_What to do_.
From the entries below, return every line that includes the word "female".
*** Data records ***
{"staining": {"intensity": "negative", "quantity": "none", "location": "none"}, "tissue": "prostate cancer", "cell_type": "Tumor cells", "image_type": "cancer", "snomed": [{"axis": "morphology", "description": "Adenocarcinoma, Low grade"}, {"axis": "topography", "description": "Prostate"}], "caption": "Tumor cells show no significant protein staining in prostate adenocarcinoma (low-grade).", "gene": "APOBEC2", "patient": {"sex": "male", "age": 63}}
*** End of Data records ***
*** Data records ***
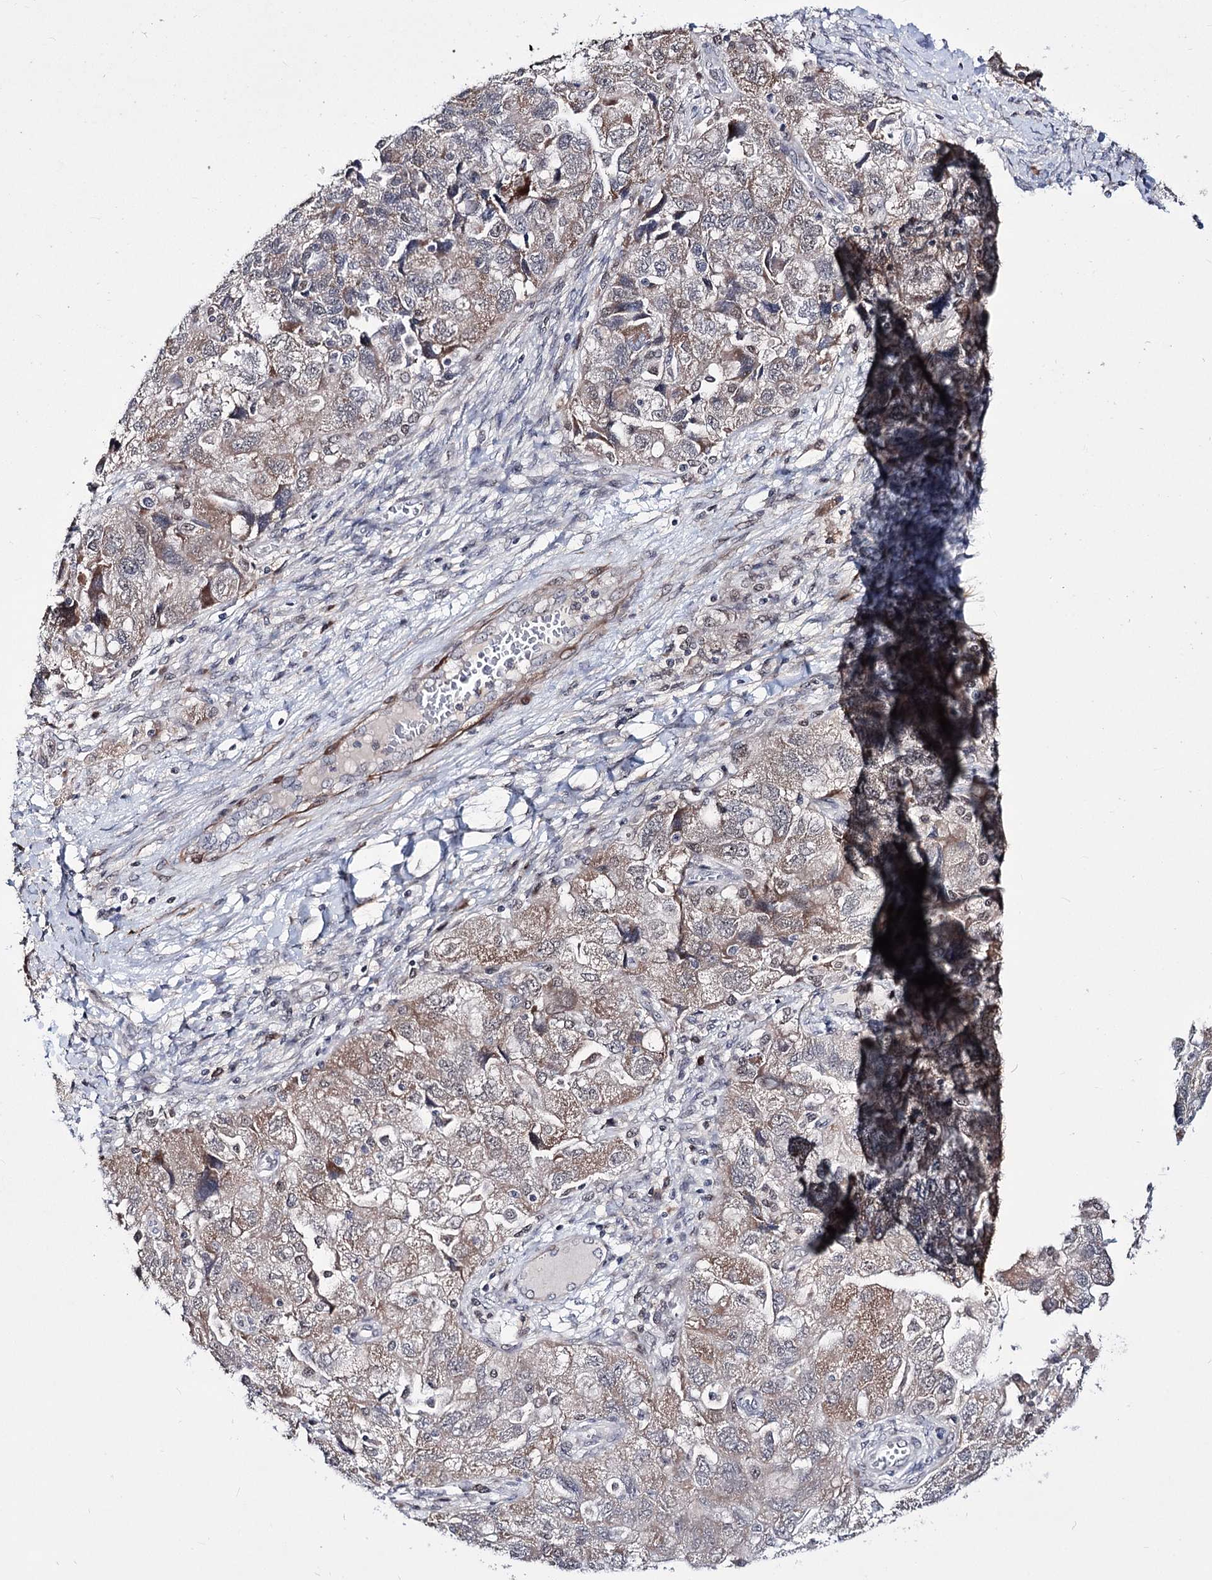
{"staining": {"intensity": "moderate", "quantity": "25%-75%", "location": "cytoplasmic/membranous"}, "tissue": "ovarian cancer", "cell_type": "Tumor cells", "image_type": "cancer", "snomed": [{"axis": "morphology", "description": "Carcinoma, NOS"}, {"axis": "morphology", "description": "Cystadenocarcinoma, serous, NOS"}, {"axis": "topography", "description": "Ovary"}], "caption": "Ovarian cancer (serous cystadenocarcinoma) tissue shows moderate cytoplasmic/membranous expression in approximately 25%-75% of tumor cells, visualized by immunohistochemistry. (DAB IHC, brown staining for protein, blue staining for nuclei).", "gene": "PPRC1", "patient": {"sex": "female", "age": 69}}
*** End of Data records ***
*** Data records ***
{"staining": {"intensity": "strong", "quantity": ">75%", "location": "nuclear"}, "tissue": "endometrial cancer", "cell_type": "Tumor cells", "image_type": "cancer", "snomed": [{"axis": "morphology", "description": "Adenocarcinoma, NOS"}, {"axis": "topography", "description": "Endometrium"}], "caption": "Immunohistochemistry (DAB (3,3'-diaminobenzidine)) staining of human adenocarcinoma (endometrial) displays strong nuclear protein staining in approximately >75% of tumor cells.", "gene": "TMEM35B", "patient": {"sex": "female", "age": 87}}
*** End of Data records ***
_Exercise response_.
{"staining": {"intensity": "moderate", "quantity": "25%-75%", "location": "cytoplasmic/membranous"}, "tissue": "ovarian cancer", "cell_type": "Tumor cells", "image_type": "cancer", "snomed": [{"axis": "morphology", "description": "Carcinoma, NOS"}, {"axis": "morphology", "description": "Cystadenocarcinoma, serous, NOS"}, {"axis": "topography", "description": "Ovary"}], "caption": "Ovarian cancer (serous cystadenocarcinoma) tissue shows moderate cytoplasmic/membranous expression in approximately 25%-75% of tumor cells, visualized by immunohistochemistry. (DAB IHC, brown staining for protein, blue staining for nuclei).", "gene": "PPRC1", "patient": {"sex": "female", "age": 69}}
{"staining": {"intensity": "strong", "quantity": ">75%", "location": "nuclear"}, "tissue": "endometrial cancer", "cell_type": "Tumor cells", "image_type": "cancer", "snomed": [{"axis": "morphology", "description": "Adenocarcinoma, NOS"}, {"axis": "topography", "description": "Endometrium"}], "caption": "Immunohistochemistry (DAB (3,3'-diaminobenzidine)) staining of human adenocarcinoma (endometrial) displays strong nuclear protein staining in approximately >75% of tumor cells.", "gene": "TMEM35B", "patient": {"sex": "female", "age": 87}}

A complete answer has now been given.